For my first project, the emergency law inventory, the PostgreSQL database was a relatively small, very manageable size. Plus, I had built it myself, so I knew exactly where to find anything I needed for the website. This project was much, much different. For development purposes, we created a static, local version of the ODC database here in MAYA's network. I knew it would be large, but I was still unprepared for the scale of this SQL Server database. With hundreds of tables on my hands, each with anywhere from tens to tens of thousands of records, I was in pretty deep. That's not to mention the fact that my working knowledge of offshore drilling terminology was next to non-existent when I first started this project. It certainly didn't help that reading every table and column name was like trying to read a different language.
The other engineer on the project was Michael Boselowitz, a four year veteran at MAYA. Mike and I quickly realized that the queries required to return the data we needed would likely require over five minutes to run. To tackle this problem, we implemented a caching system that would store our already filtered data in another, separate database which could then be queried against much more quickly. We wrote a procedure that would run after some interval of time on the server and refresh this temporary database every so often to keep it up-to-date.
Despite this caching system, we still weren't quite comfortable with the load times of our web pages, so some further optimization was necessary. This optimization ultimately came in the form of speedier SQL queries. When writing SQL, it's usually trivial to select a superset of the data that you actually need, and then parse that data on the server. This is okay sometimes, when the data set is relatively small, but not in our case. As a result, we needed to improve our queries, selecting only the data we needed for each individual web page. Due to the complexity of the ODC database, this was definitely not a simple process. In fact, some of the SQL queries we used to refresh the tables in our temporary database were over a hundred lines long. Did I mention I had never used SQL Server before this project?
The thing about D3 is that it pretty much makes you do all of the work. It's essentially just a library that provides some useful functions to apply logic to displaying svg images on the screen. This is great because it means you can essentially create any data visualization you want, completely customized. On the other hand, this means that creating a visualization requires quite a lot of work because you have to tell D3 exactly how you want everything to look and function. With a large number of custom visualizations to do, I ended up getting the job done in around 1500 lines of code.
The Time-Depth Curve
I think that this visualization in particular deserves some spotlight – a completely interactive time-depth plot of time vs drilling depth for the entire history of a well. When zoomed out, the user can see the entire history of time vs depth, and drag a bar from side to side to see the depth at different dates. When zoomed in, rectangles appear under the curve which represent events that occurred on the rig.
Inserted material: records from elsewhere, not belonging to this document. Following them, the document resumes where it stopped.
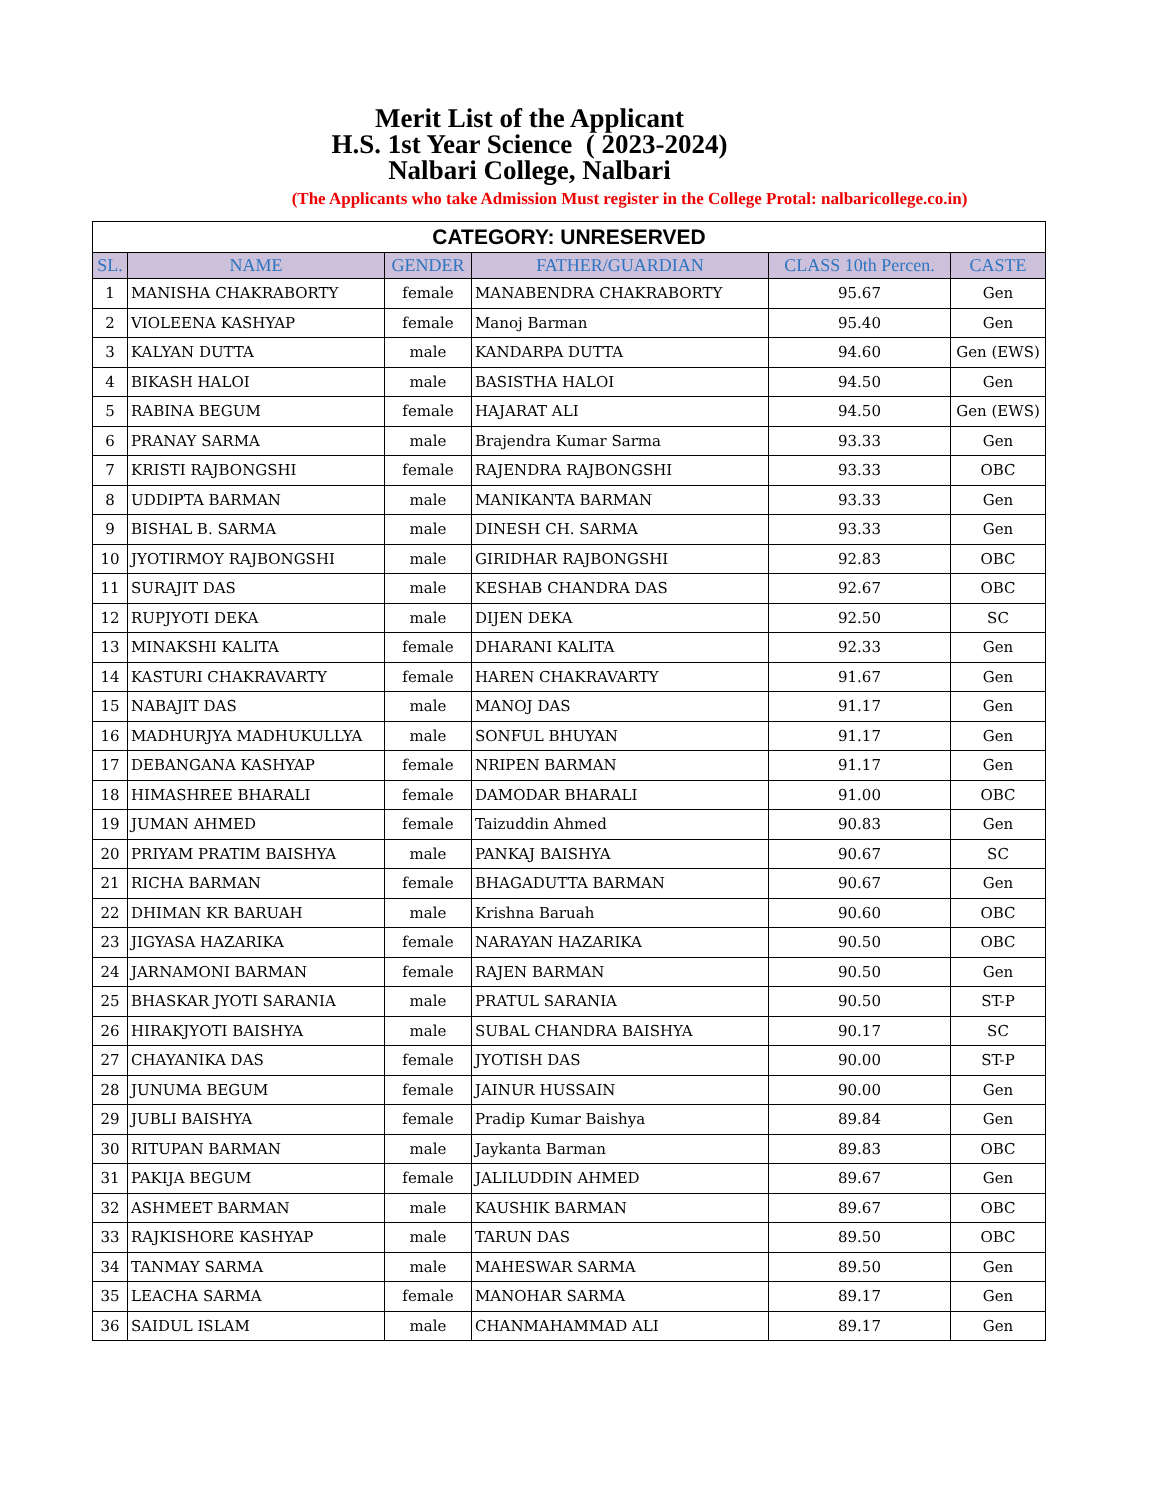Merit List of the Applicant
H.S. 1st Year Science ( 2023-2024)
Nalbari College, Nalbari
(The Applicants who take Admission Must register in the College Protal: nalbaricollege.co.in)
| CATEGORY: UNRESERVED | | | | | |
| --- | --- | --- | --- | --- | --- |
| SL. | NAME | GENDER | FATHER/GUARDIAN | CLASS 10th Percen. | CASTE |
| 1 | MANISHA CHAKRABORTY | female | MANABENDRA CHAKRABORTY | 95.67 | Gen |
| 2 | VIOLEENA KASHYAP | female | Manoj Barman | 95.40 | Gen |
| 3 | KALYAN DUTTA | male | KANDARPA DUTTA | 94.60 | Gen (EWS) |
| 4 | BIKASH HALOI | male | BASISTHA HALOI | 94.50 | Gen |
| 5 | RABINA BEGUM | female | HAJARAT ALI | 94.50 | Gen (EWS) |
| 6 | PRANAY SARMA | male | Brajendra Kumar Sarma | 93.33 | Gen |
| 7 | KRISTI RAJBONGSHI | female | RAJENDRA RAJBONGSHI | 93.33 | OBC |
| 8 | UDDIPTA BARMAN | male | MANIKANTA BARMAN | 93.33 | Gen |
| 9 | BISHAL B. SARMA | male | DINESH CH. SARMA | 93.33 | Gen |
| 10 | JYOTIRMOY RAJBONGSHI | male | GIRIDHAR RAJBONGSHI | 92.83 | OBC |
| 11 | SURAJIT DAS | male | KESHAB CHANDRA DAS | 92.67 | OBC |
| 12 | RUPJYOTI DEKA | male | DIJEN DEKA | 92.50 | SC |
| 13 | MINAKSHI KALITA | female | DHARANI KALITA | 92.33 | Gen |
| 14 | KASTURI CHAKRAVARTY | female | HAREN CHAKRAVARTY | 91.67 | Gen |
| 15 | NABAJIT DAS | male | MANOJ DAS | 91.17 | Gen |
| 16 | MADHURJYA MADHUKULLYA | male | SONFUL BHUYAN | 91.17 | Gen |
| 17 | DEBANGANA KASHYAP | female | NRIPEN BARMAN | 91.17 | Gen |
| 18 | HIMASHREE BHARALI | female | DAMODAR BHARALI | 91.00 | OBC |
| 19 | JUMAN AHMED | female | Taizuddin Ahmed | 90.83 | Gen |
| 20 | PRIYAM PRATIM BAISHYA | male | PANKAJ BAISHYA | 90.67 | SC |
| 21 | RICHA BARMAN | female | BHAGADUTTA BARMAN | 90.67 | Gen |
| 22 | DHIMAN KR BARUAH | male | Krishna Baruah | 90.60 | OBC |
| 23 | JIGYASA HAZARIKA | female | NARAYAN HAZARIKA | 90.50 | OBC |
| 24 | JARNAMONI BARMAN | female | RAJEN BARMAN | 90.50 | Gen |
| 25 | BHASKAR JYOTI SARANIA | male | PRATUL SARANIA | 90.50 | ST-P |
| 26 | HIRAKJYOTI BAISHYA | male | SUBAL CHANDRA BAISHYA | 90.17 | SC |
| 27 | CHAYANIKA DAS | female | JYOTISH DAS | 90.00 | ST-P |
| 28 | JUNUMA BEGUM | female | JAINUR HUSSAIN | 90.00 | Gen |
| 29 | JUBLI BAISHYA | female | Pradip Kumar Baishya | 89.84 | Gen |
| 30 | RITUPAN BARMAN | male | Jaykanta Barman | 89.83 | OBC |
| 31 | PAKIJA BEGUM | female | JALILUDDIN AHMED | 89.67 | Gen |
| 32 | ASHMEET BARMAN | male | KAUSHIK BARMAN | 89.67 | OBC |
| 33 | RAJKISHORE KASHYAP | male | TARUN DAS | 89.50 | OBC |
| 34 | TANMAY SARMA | male | MAHESWAR SARMA | 89.50 | Gen |
| 35 | LEACHA SARMA | female | MANOHAR SARMA | 89.17 | Gen |
| 36 | SAIDUL ISLAM | male | CHANMAHAMMAD ALI | 89.17 | Gen |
When the bar is dragged under these rectangles, they become highlighted and display information above the graph about the event that they represent. All of the data comes straight from the database, and the graph is built entirely with jQuery and D3.js.
All things considered, I couldn't be happier with my internship at MAYA Design. I went in with virtually no expectations, so the amount I've improved as a developer over the past three and a half months is incredibly satisfying. I helped create two fully-functional, meaningful websites with two very different stacks. I also formed a lot of close relationships with the great people here at MAYA. There's not much more to ask for from a summer internship experience.